Let $\{f_n\}$ be a sequence of real-valued differentiable functions on $[0,1]$ whose derivatives are continuous. Further, suppose $\{f_n\}$ converges pointwise to a function $f$ defined on $[0,1]$ and the sequence of the derivatives $\{f'_n\}$ is uniformly bounded and equicontinuous. Show that $f$ is differntiable on $[0,1]$ and $\{f_n\}$ converges uniformaly to $f$.
I am aware of the similar statement that assumes the uniform convergence of $f'_n$ to some function $g$ and gives the same results here. But this statement here is quite different. In particular, I cannot apply the fundamental theorem of calculus since $f'_n$ is not assumed to be convergent. I also tried applying Arzela-Ascoli on $\{f'_n\}$ but that proved the uniform convergence of a subsequence.

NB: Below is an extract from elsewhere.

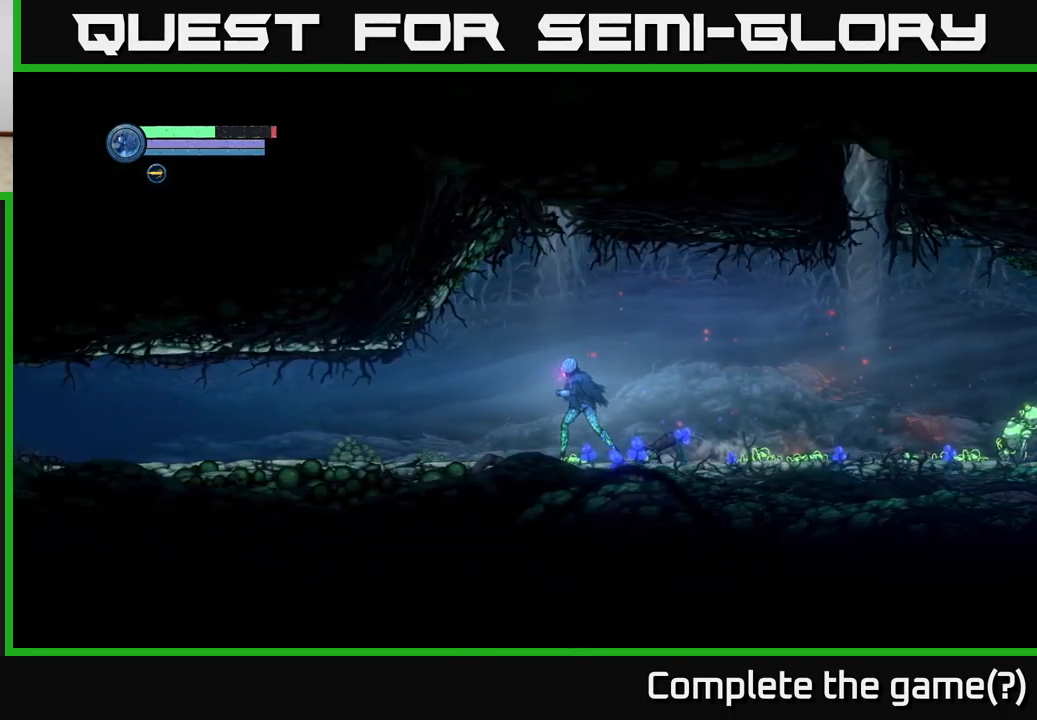
{"buttons": [], "left_stick": "left", "right_stick": "center", "events": []}
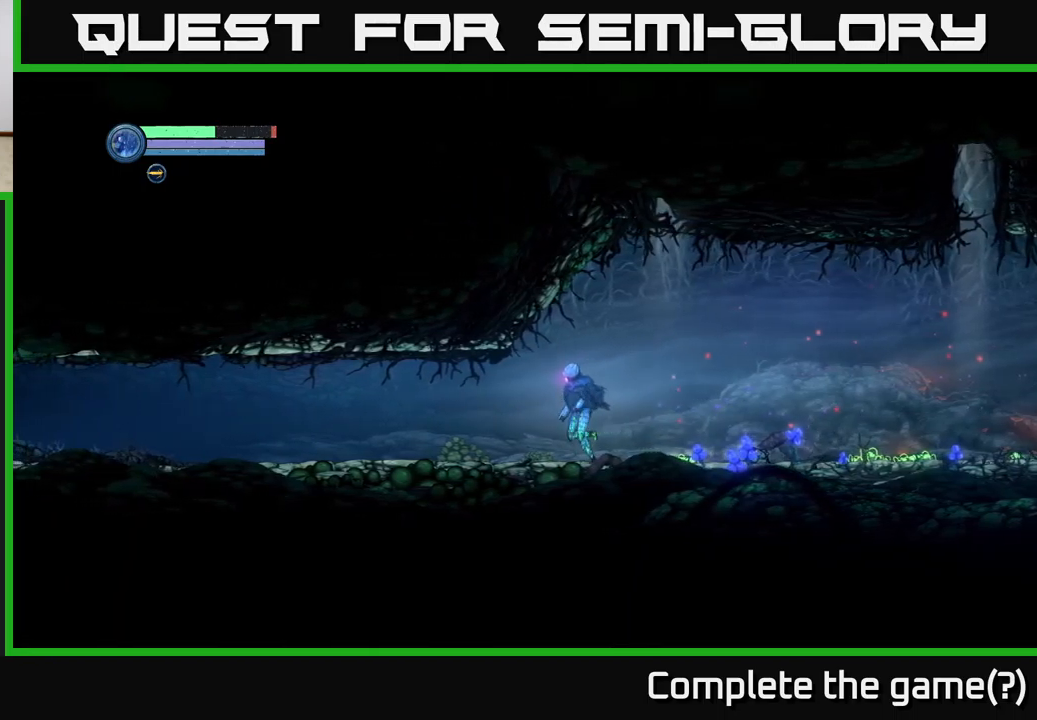
{"buttons": [], "left_stick": "left", "right_stick": "center", "events": []}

Any suggestions?
By Arzela-Ascoli Theorem there is a subsequence $(f_{n_k}')$ converging uniformly to some function. By the arrgument you are familiar with it follows that $f$ is differentiable and $(f_{n_k}') \to f'$ uniformly.
Suppose $f_n$ does not converge uniformly to $f$. There exist $\epsilon >0$, points $x_i \in [0,1]$ and a subsequence $(f_{m_i})$ such that $|f_{m_i}(x_i)-f(x_i)| >\epsilon$ for all $i$. Now repeat the previous argument with $(f_n)$ replaced by $(f_{m_i})$. You will get a subsequence along which $f_{m_i}' $ tends to $f'$ uniformly. But then $f_{m_i}(x_i)-f(x_i)=f_{m_i}(0)-f(0)+\int_0^{x} [f_{m_i}'(t)-f'(t)] dt \to 0$ along that subsequence leading to a contradiction.
[ For differentiability of $f$ here is the argument: $f_{n_k}(x)-f_{n_k}(0)=\int_0^{x} f_{n_k}'(t)dt \to \int_0^{x} h(t)dt $ where $h$ is the uniform limit of $f_{n_k}'$. Since $h$ is continuous and $f(x)-f(0)=\int_0^{x} h(t)dt$ it follows that $f$ is differentiable].